Mais de um ano e meio após o início da pandemia da covid-19 é possível e urgente esboçar um diagnóstico dos seus efeitos sociais, das vulnerabilidades que revelou da nossa organização social, económica e política e de possíveis vias de cura de um «mundo «doente». São estes os objetivos de Eduardo Paz Ferreira, professor catedrático da Faculdade de Direito de Lisboa, neste livro que toma como mote o discurso do Papa Francisco ao Corpo Diplomático Acreditado junto da Santa Sé, em 8 de fevereiro de 2021.
O actual decano do Grupo de Ciências Jurídico-Económicas da Faculdade de Direito de Lisboa inspira-se também numa frase de uma referência da sua juventude, John Kennedy, no seu apelo a que homens de todo o mundo lutassem contra os «inimigos comuns do homem»: a tirania, doenças, pobreza e a guerra.
A pandemia de covid-19 não tem sido apenas uma crise sanitária – espoletou uma devastadora crise económica e expôs as fragilidades ambientais do nosso mundo, em que a destruição de habitats naturais potencia a passagem de vírus de animais selvagens para seres humanos e o desencadeamento de novas pandemias.
Recordando o dilema inicial, que inflamou as redes sociais, sobre se os governos deviam dar prioridade à proteção da economia ou ao combate à doença, Paz Ferreira mostra que se tratava de um falso dilema, pois «o agravamento da doença teria sempre consequências extremas sobre a actividade económica» (p. 27).
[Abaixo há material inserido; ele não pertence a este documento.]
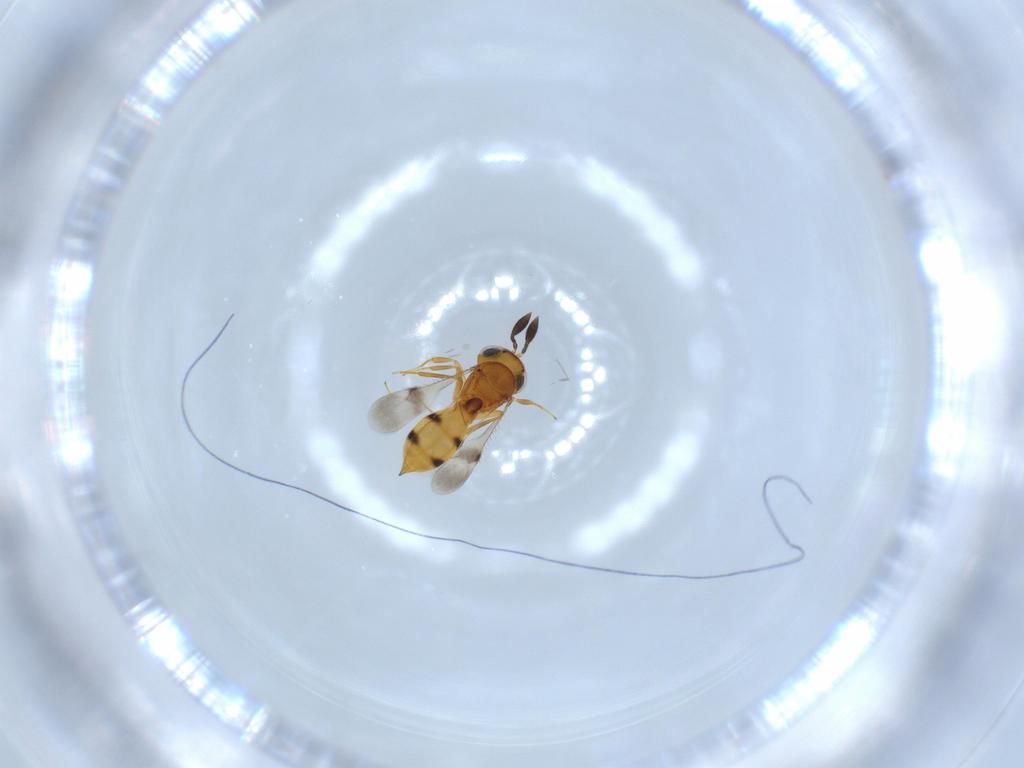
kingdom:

A dimensão política foi fundamental em todo o processo e um dos seus aspetos foi a postura negacionista e obscurantista de importantes líderes políticos, como Trump e Bolsonaro, que provocou centenas de milhares de mortes evitáveis.
Os confinamentos, as falências, a desconfiança face às instituições públicas induziram fenómenos de disrupção social, quebrando laços de convívio e solidariedade, incentivando estado de fadiga crónica e depressão. Expôs também as patologias sociais do mundo em que vivemos. Como disse o secretário-geral das Nações Unidas, «A covid-19 foi comparada a um Raio-X, revelando fracturas no esqueleto frágil das sociedades que criámos. (…) O mito de que estamos todos no mesmo barco. Se é verdade que estamos todos a flutuar no mesmo mar; é também evidente que alguns estão em super iates enquanto outros agarram-se aos destroços à deriva».
A desigualdade social deve ser considerada como um fator favorável à pandemia. Laura Spinney, num artigo escrito no Guardian, a 12 de abril de 2020, afirma-o claramente: a desigualdade não se limita a piorar os efeitos da pandemia. Foi entre as populações a viver em condições miseráveis que o vírus se propagou, afetando toda a sociedade.
Neste cenário sombrio, surgem alguns raios de esperança de lugares inesperados. Joe Biden mostrou capacidade para liderar o combate à pandemia com a sua declaração: «nós não viremos a estar totalmente salvos até que o Mundo esteja salvo» e o seu apoio a uma quebra temporária de patentes para promover a produção de vacinas e permitir que elas sejam fabricadas não só na Europa e Estados Unidos, mas também em países pobres. É lamentável que a União Europeia – à exceção do governo espanhol – não tenha apoiado a proposta de levantamento das patentes. Os argumentos das farmacêuticas em defesa dos seus interesses expõem a sua atitude hipócrita, pois foram os apoios públicos que lhes permitiram fazer investimentos em investigação e inovação que lhes garantiram lucros gigantescos.
Surpreendentemente, muitos dos apóstolos da austeridade radical no tempo das «crises das dívidas soberanas», incluindo o FMI e o Banco Mundial consideram agora uma prioridade aumentar as despesas em dívida pública. Vítor Gaspar, atual Chefe do Departamento Financeiro do FMI, defende que «as companhias de alto rendimento, que prosperaram com o coronavírus, deverão pagar taxas adicionais de solidariedade para com os que foram mais prejudicados, o que asseguraria a concretização de um esforço colectivo» (p. 99).
Os cidadão de todo o mundo, os agentes do setores públicos e de setores privados, não podem, no entanto, ficar dependentes da tomada de decisão de líderes políticos e devem unir esforços, tendo como meta, como escreve Paz Ferreira, não «repor o padrão de sociedade que nos conduziu à pandemia», mas «criar um modelo em que todos se sintam protegidos» (p.222).